__Exercise description__.
Scan the data below for lines holding the word "class", and copy each line found.

### Material shown

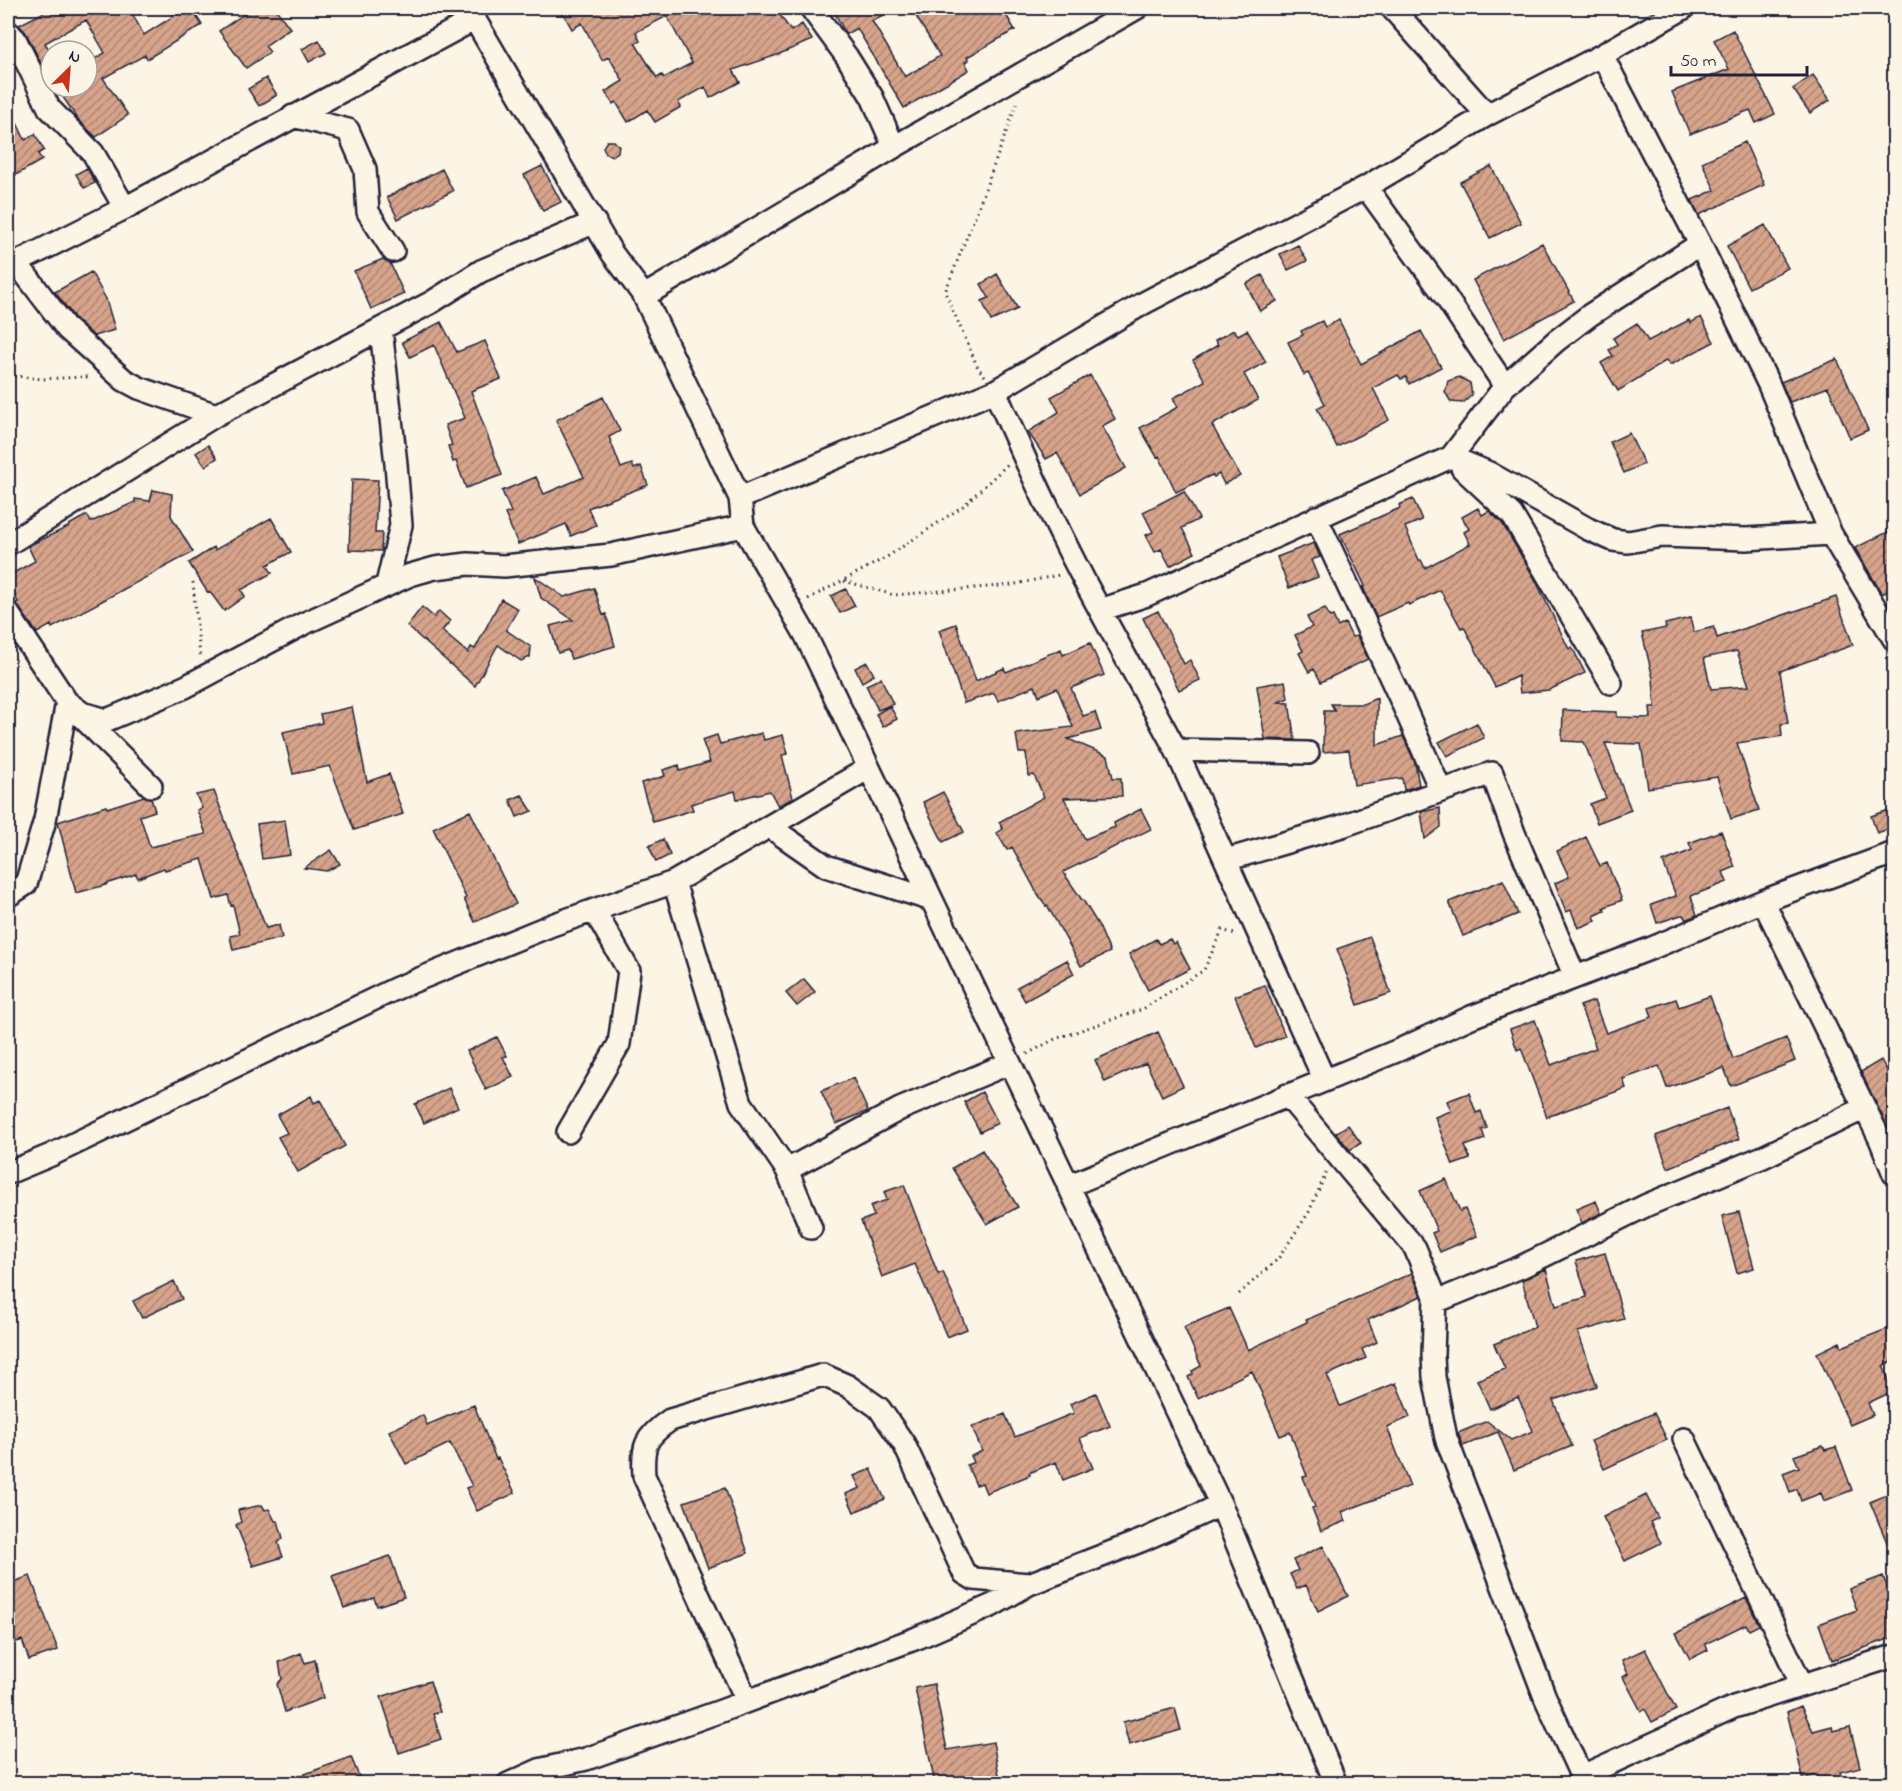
<svg xmlns="http://www.w3.org/2000/svg" width="1902" height="1791" viewBox="0 0 1902 1791" font-family="'Indie Flower',sans-serif">
	<style>
		.building { fill: url(#building-hatch); stroke: #22223b; stroke-width: 1.5; fill-rule: evenodd }
		.lines { fill: none; stroke-linecap: round; stroke-linejoin: round }
		.minor-casing { stroke: #22223b; stroke-width: 26 }
		.path { stroke: #22223b; stroke-width: 3; stroke-dasharray: 1.5 4.5; stroke-linecap: butt }
		.minor { stroke: #fcf5e5; stroke-width: 21 }
	</style>
	<defs>
		<pattern id="building-hatch" width="6" height="6" patternUnits="userSpaceOnUse" patternTransform="scale(1.5)"><rect width="6" height="6" fill="#d7a48b"/><path d="M-1 1l2-2M0 6l6-6M5 7l2-2" fill="none" stroke="#ae8573"/></pattern>
	</defs>
	<rect width="100%" height="100%" fill="#fcf5e5"/>
	<filter id="ink" filterUnits="userSpaceOnUse"><feTurbulence type="fractalNoise" baseFrequency=".0167" numOctaves="2"/><feDisplacementMap in="SourceGraphic" scale="12" xChannelSelector="R" yChannelSelector="G"/><feConvolveMatrix kernelMatrix="1 2 1 2 8 2 1 2 1" color-interpolation-filters="sRGB"/></filter>
	<g filter="url(#ink)">
		<path class="building" d="M52,8H129L144,35L174,16L169,8H191L202,25L147,59L145,55L103,78L128,115L96,137L80,122L56,87H87V56L91,61L105,53L86,20L45,43L51,53V83L26,33L19,25Z
			M253,8H275L290,28L265,46L270,52L246,68L219,31Z
			M560,8H775L791,31L802,24L812,40L777,55L733,70L740,82L710,98L705,87L678,102L681,107L655,122L647,110L628,122L616,102L613,104L605,92L623,81L609,57L602,60L582,23L572,29ZM667,16L692,63L664,78L662,75L657,78L635,43L640,41L636,32Z
			M832,8H896L872,21L905,77L940,56L911,8H1002L1015,30L967,57L969,60L965,62L969,70L904,108L857,28L846,34Z
			M1733,30L1775,114L1756,123L1750,110L1690,134L1672,92L1729,69L1714,40Z
			M319,40L326,53L309,62L302,49Z
			M1813,75L1830,100L1810,113L1793,89Z
			M266,78L277,95L259,106L248,89Z
			M8,104L25,140L35,134L44,150L38,154L42,160L14,176L8,166Z
			M607,141H614L619,146L618,152L612,156L606,154L603,147Z
			M1745,142L1764,185L1699,215L1692,200L1715,190L1702,162Z
			M542,166L561,202L543,211L524,175Z
			M1491,166L1521,223L1490,238L1460,182Z
			M87,168L95,183L84,188L76,174Z
			M442,169L453,191L398,219L387,197Z
			M1765,225L1788,268L1749,288L1727,246Z
			M1542,243L1574,301L1504,339L1473,280Z
			M1298,245L1307,261L1288,270L1280,254Z
			M383,259L390,263L404,294L371,309L354,271Z
			M91,272L106,299L115,330L94,336L76,320L55,292Z
			M997,274L1018,309L991,321L982,301L989,298L981,284Z
			M1262,275L1277,301L1260,311L1246,284Z
			M1701,317L1714,342L1670,365L1667,360L1618,391L1601,363L1613,356L1609,350L1617,344L1613,338L1637,323L1648,341L1689,320L1690,323Z
			M1339,320L1361,364L1421,331L1441,367L1409,384L1406,377L1401,379L1398,375L1373,388L1389,420L1337,447L1317,408L1325,404L1308,373L1304,375L1288,342L1303,335L1301,331L1322,321L1325,327Z
			M441,322L457,352L485,341L501,379L471,391L502,475L466,488L456,461L453,462L448,446L452,445L445,425L465,418L434,345L410,357L402,342Z
			M1234,330L1238,335L1247,330L1266,362L1244,374L1258,400L1212,425L1240,476L1224,484L1219,474L1214,477L1212,475L1176,492L1159,456L1157,457L1140,428L1178,407L1173,398L1205,381L1193,360L1218,345L1215,340Z
			M1837,359L1868,430L1850,438L1828,387L1790,402L1781,382Z
			M1090,375L1115,419L1102,426L1126,468L1080,494L1057,453L1046,459L1028,432L1059,412L1051,397Z
			M1459,377L1470,383L1472,395L1463,403L1451,402L1445,392L1448,381Z
			M603,397L620,431L609,437L621,468L632,464L634,469L641,466L648,485L588,508L596,525L571,536L566,524L518,544L505,514L511,512L502,491L536,477L544,494L584,477L556,420Z
			M1629,433L1644,464L1624,473L1610,442Z
			M208,445L217,458L205,466L196,453Z
			M352,479L378,480L375,533H382L381,551L349,550Z
			M153,490L172,494L171,516L193,552L52,628L51,625L37,633L16,603L18,602L8,582V576L35,561L28,546L70,526L69,525L87,515L91,522L135,502V499L150,501Z
			M1184,491L1199,519L1182,528L1195,553L1170,566L1161,549L1155,552L1146,535L1153,532L1143,512Z
			M1413,499L1422,520L1405,527L1419,560H1421L1425,568L1470,544L1464,532L1469,529L1462,517L1478,508L1482,515L1489,511L1502,523L1535,579L1569,649L1572,647L1585,673L1549,690L1520,693L1518,676L1495,687L1464,627L1461,628L1440,590L1409,605L1408,603L1376,617L1363,587L1365,586L1340,534L1400,508L1399,505Z
			M271,518L291,552L267,565L272,573L241,590L245,596L224,611L210,592L208,593L189,563L214,547L215,550Z
			M1894,529V588L1882,594L1855,548Z
			M1314,543L1320,557L1311,560L1318,577L1289,588L1277,557Z
			M535,577L564,597L594,588L603,615L606,614L615,646L571,659L568,650L558,653L550,626L573,620L541,598Z
			M846,589L855,606L840,613L831,596Z
			M1836,597L1853,645L1780,671L1788,723L1781,724L1782,736L1737,743L1759,810L1731,819L1717,777L1648,788L1641,744L1605,743L1631,810L1597,823L1590,804L1606,798L1584,742L1562,741L1563,710L1617,712V717L1651,718L1650,707H1655L1653,678L1642,633L1666,628L1665,624L1690,618L1694,632L1714,627L1717,638ZM1737,651L1749,686L1711,689L1704,658Z
			M501,599L518,609L506,630L531,647L530,657L521,661L498,645L475,686L407,626L422,607L434,617L439,611L450,621L442,631L468,653L471,647L475,649Z
			M1325,608L1330,617L1333,616L1338,627L1345,623L1352,637L1357,636L1368,659L1321,682L1314,669L1309,672L1299,653L1303,651L1295,635L1312,627L1307,617Z
			M1158,611L1184,664L1190,660L1200,680L1179,690L1143,618Z
			M956,624L976,681L1004,668L1006,672L1061,649L1063,655L1090,643L1104,675L1071,688L1083,716L1095,712L1101,730L1068,739L1108,756L1113,778H1121L1122,796L1064,798L1085,839L1115,827L1114,823L1141,809L1151,829L1063,872L1082,900H1083L1099,926L1110,952L1081,966L1047,905L1046,906L1036,891L1012,847L1007,850L997,833L1003,829L999,822L1044,797L1034,775L1029,776L1026,753H1019L1016,734L1073,727L1057,688L1039,696L1035,686L998,701L994,693L964,703L939,630Z
			M867,662L874,675L862,682L855,668Z
			M881,678L893,704L878,710L866,685Z
			M1285,681L1288,698L1279,702L1289,703L1295,740L1265,739L1257,686Z
			M1377,698V745L1403,736L1415,763L1419,785L1404,790L1402,778L1354,785L1349,750L1323,752L1324,711H1335L1331,704H1363Z
			M890,706L897,719L883,727L876,714Z
			M352,707L367,782L389,774L403,814L354,830L330,766L293,774L283,732L322,723L320,714Z
			M1477,723L1484,738L1447,756L1439,742Z
			M762,733L764,740L783,735L788,754L782,755L793,798L778,806L770,791L737,799L735,791L691,804L693,810L653,822L641,783L665,776L663,770L679,765L680,771L710,762L702,740L717,735L720,744Z
			M214,791L266,928L279,925L282,938L233,950L230,936L240,934L233,905L231,906L228,895L214,899L202,859L165,870L164,868L138,878L136,874L106,884V885L76,893L58,822L106,806L107,808L144,796L151,798L155,811L140,816L150,847L206,834L197,810L202,808L196,795Z
			M943,792L964,832L943,842L923,802Z
			M522,795L532,811L517,817L510,800Z
			M1440,808L1441,827L1425,839L1421,812Z
			M1889,810L1894,827L1877,833L1871,816Z
			M470,811L516,904L475,922L464,899L466,898L433,828Z
			M285,820L290,855L262,859L257,824Z
			M1721,831L1735,867L1723,872L1727,882L1691,896L1697,915L1686,920L1683,915H1681L1657,923L1651,905L1676,896L1663,862L1692,850L1689,843Z
			M1586,837L1600,866L1607,863L1622,900L1603,908L1605,911L1594,916L1596,921L1578,928L1571,910L1566,912L1555,883L1569,877L1557,851Z
			M663,839L670,855L656,862L649,846Z
			M331,850L340,864L327,871L304,868Z
			M1503,880L1518,914L1463,936L1449,902Z
			M1370,937L1391,993L1358,1005L1337,949Z
			M1156,939L1159,944L1170,939L1173,944L1176,942L1190,969L1148,990L1129,954Z
			M1067,960L1074,974L1025,1001L1017,987Z
			M804,979L815,992L797,1006L786,993Z
			M1265,985L1285,1036L1256,1048L1235,996Z
			M1710,996L1733,1059L1786,1038L1795,1061L1731,1086L1724,1068L1667,1088L1659,1066L1623,1079L1626,1088L1547,1117L1521,1048L1517,1050L1510,1029L1535,1020L1551,1065L1596,1048L1580,1006L1594,1001L1606,1033L1652,1017L1649,1008L1676,999L1679,1007Z
			M1158,1032L1183,1086L1162,1096L1146,1063L1105,1082L1095,1060Z
			M497,1037L507,1056L503,1057L513,1077L486,1090L467,1051Z
			M1881,1060L1894,1083V1141L1861,1072Z
			M853,1078L868,1111L836,1124L821,1091Z
			M449,1088L458,1107L424,1123L415,1104Z
			M982,1092L998,1123L980,1132L964,1102Z
			M1469,1093L1476,1113L1481,1111L1487,1128L1482,1130L1485,1139L1465,1146L1470,1159L1453,1165L1435,1117L1451,1111L1447,1101Z
			M311,1096L314,1103L320,1100L345,1146L298,1172L278,1137L287,1133L277,1115Z
			M1727,1108L1739,1139L1668,1168L1656,1136Z
			M1348,1125L1361,1143L1350,1150L1336,1133Z
			M982,1150L1018,1207L987,1224L952,1168Z
			M1446,1179L1460,1211L1465,1209L1477,1236L1440,1252L1432,1233L1437,1231L1420,1191Z
			M904,1185L938,1274L943,1272L967,1329L947,1337L915,1264L882,1277L861,1221L874,1216L870,1206L887,1200L884,1192Z
			M1596,1201L1601,1213L1582,1223L1576,1209Z
			M1739,1212L1754,1268L1737,1273L1722,1216Z
			M1605,1253L1624,1319L1578,1332L1597,1386L1553,1400L1572,1446L1514,1470L1498,1432L1463,1446L1458,1433L1487,1421L1511,1440L1533,1431L1518,1397L1490,1409L1477,1380L1505,1369L1494,1344L1535,1327L1522,1280L1546,1269L1556,1306L1587,1297L1576,1261Z
			M1412,1273L1421,1296L1368,1320L1377,1342L1362,1349L1366,1358L1327,1375L1340,1406L1396,1383L1410,1417L1387,1427L1410,1486L1342,1512L1346,1521L1321,1531L1312,1508L1315,1507L1303,1477L1307,1476L1290,1432L1280,1436L1252,1371L1198,1398L1188,1377L1193,1374L1192,1371L1201,1366L1184,1327L1229,1308L1248,1350L1307,1322L1306,1320Z
			M174,1281L182,1299L142,1318L133,1301Z
			M1894,1326V1361L1883,1366L1894,1391L1868,1403L1873,1415L1850,1425L1817,1353L1840,1342L1842,1347Z
			M1096,1393L1110,1426L1080,1438L1093,1468L1063,1480L1056,1462L1029,1473L1030,1475L986,1493L982,1483L976,1485L967,1465L974,1462L971,1456L982,1451L972,1427L1005,1414L1015,1437L1074,1413L1070,1404Z
			M474,1405L496,1459L498,1458L515,1493L477,1511L466,1488L472,1486L450,1443L406,1464L389,1431L423,1415L427,1425Z
			M1654,1413L1667,1440L1604,1469L1591,1441Z
			M1823,1446L1825,1450L1836,1447L1852,1490L1824,1501L1821,1493L1801,1501L1797,1489L1790,1492L1783,1473L1799,1467L1794,1456Z
			M871,1469L885,1499L854,1512L846,1494L860,1488L854,1476Z
			M725,1488L748,1553L708,1568L684,1502Z
			M1894,1492V1559L1870,1502Z
			M1646,1495L1658,1518L1650,1522L1661,1543L1625,1561L1603,1517Z
			M262,1505L265,1510L269,1509L275,1521H278L283,1538L278,1543L283,1557L253,1566L236,1525L241,1522L238,1510Z
			M1323,1546L1348,1596L1318,1611L1306,1585L1297,1589L1290,1574L1298,1570L1293,1560Z
			M390,1556L404,1597L377,1606L374,1598L344,1608L332,1576Z
			M30,1576L58,1650L29,1660L22,1640L14,1643L8,1625V1584Z
			M1883,1576L1894,1605V1637L1832,1660L1819,1624L1857,1610L1849,1589Z
			M1746,1598L1759,1625L1749,1630L1746,1624L1705,1644L1708,1650L1690,1659L1676,1633Z
			M1645,1649L1676,1710L1652,1722L1645,1709L1641,1711L1623,1677L1628,1674L1622,1660Z
			M301,1653L305,1663L315,1660L323,1698L285,1712L277,1684L282,1679L279,1662Z
			M430,1681L440,1712L433,1714L441,1739L399,1753L381,1697Z
			M934,1684L947,1750L993,1742L1000,1780L977,1784H935L915,1688Z
			M1801,1706L1813,1731L1832,1726L1833,1731L1850,1727L1860,1767L1840,1772L1843,1784H1819L1817,1775L1803,1778L1787,1712Z
			M1175,1708L1181,1730L1129,1745L1123,1722Z
			M351,1757L362,1784H283V1782Z"/>
		<g class="lines">
			<defs>
				<path id="minor" d="M468,8L612,253L644,296L740,498L743,526L805,634L1221,1505L1336,1784
					M1392,8L1487,115
					M8,32L15,39L49,108L93,153L125,208
					M1602,55L1700,244L1769,385L1831,534L1894,639
					M293,116L348,130L365,169L368,212L393,251
					M894,147L1137,8
					M1366,187L1445,296L1505,386
					M16,262L67,329L124,380L139,388L216,415
					M8,267L125,208L475,19
					M644,296L894,147L872,97L847,57L811,8
					M381,329L396,464L401,525L387,584
					M995,391C1027,465 1061,539 1100,610L1147,595L1451,457L1505,386L1556,341L1590,315L1700,244
					M1451,457L1489,473L1588,529L1613,540L1628,542L1662,536L1746,539L1831,534
					M1462,468L1512,515L1611,683
					M740,498L995,391L1144,303L1366,187L1487,115L1602,55L1684,8
					M1316,517L1401,700L1441,791
					M8,544L216,415L432,302L481,271L595,222
					M1100,610L1176,750L1324,1079
					M8,613L67,702L82,713L107,720L185,687L303,624L410,575L435,568L468,564L504,566L611,555L743,526
					M1176,750L1308,753
					M770,827L826,866L932,900
					M1226,860L1342,826L1492,773L1514,833L1575,977
					M674,882L741,1103L787,1170
					M9,895L26,884L45,820L67,702L151,786
					M1763,901L1880,1139L1894,1174
					M1287,1095L1415,1248L1435,1296L1433,1355L1434,1377L1446,1438L1545,1697L1585,1784
					M568,1132L619,1044L629,971L594,910
					M8,1173L51,1155L397,988L552,925L674,882L869,768
					M1068,1186L1399,1050L1471,1017L1652,948L1763,901L1894,853
					M811,1228L787,1170L900,1109L1010,1063
					M1435,1302L1521,1267L1647,1205L1763,1157L1865,1108
					M1684,1439L1802,1685
					M747,1701L644,1476C642,1446 645,1437 670,1420L823,1375L848,1386L879,1408L904,1444L964,1573L974,1579L1029,1584
					M1582,1776L1734,1707L1894,1656
					M508,1784L539,1770L586,1759L721,1711L917,1638L993,1605L1029,1584L1143,1540L1221,1505"/>
			</defs>
			<use href="#minor" class="minor-casing"/>
			<path class="path" d="M8,375L41,379L86,377L89,375
				M985,376L978,368L945,292L976,214L1018,100
				M844,581L894,595L1011,585L1059,575
				M193,582L200,657
				M808,599L887,557L963,506L1008,464
				M1027,1054L1055,1039L1143,1009L1204,970L1222,930L1238,935
				M1239,1294L1278,1259L1309,1212L1326,1173"/>
			<use href="#minor" class="minor"/>
		</g>
	</g>
	<rect width="1902" height="1791" fill="none" stroke="#fcf5e5" stroke-width="30"/>
	<rect x="15" y="15" width="1872" height="1761" fill="none" stroke="#22223b" stroke-width="2" filter="url(#ink)"/>
	<g transform="translate(69 69) rotate(25)"><circle r="28" fill="#fcf5e5" stroke="#a5a1a1" stroke-width="1.5"/>
	<path d="M0-4.5L10 22L0 15L-10 22Z" fill="#c8321e"/>
	<text y="-9" font-size="16" font-weight="bold" text-anchor="middle" fill="#22223b">N</text>
	</g>
	<path d="M1671 66v9h136v-9" fill="none" stroke="#22223b" stroke-width="3"/>
	<text x="1680" y="66" font-size="18" fill="#22223b" stroke="#fcf5e5" stroke-width="4.5" paint-order="stroke">50 m</text>
</svg>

######

__Output of the exercise__.
		<path class="building" d="M52,8H129L144,35L174,16L169,8H191L202,25L147,59L145,55L103,78L128,115L96,137L80,122L56,87H87V56L91,61L105,53L86,20L45,43L51,53V83L26,33L19,25Z
		<g class="lines">
			<use href="#minor" class="minor-casing"/>
			<path class="path" d="M8,375L41,379L86,377L89,375
			<use href="#minor" class="minor"/>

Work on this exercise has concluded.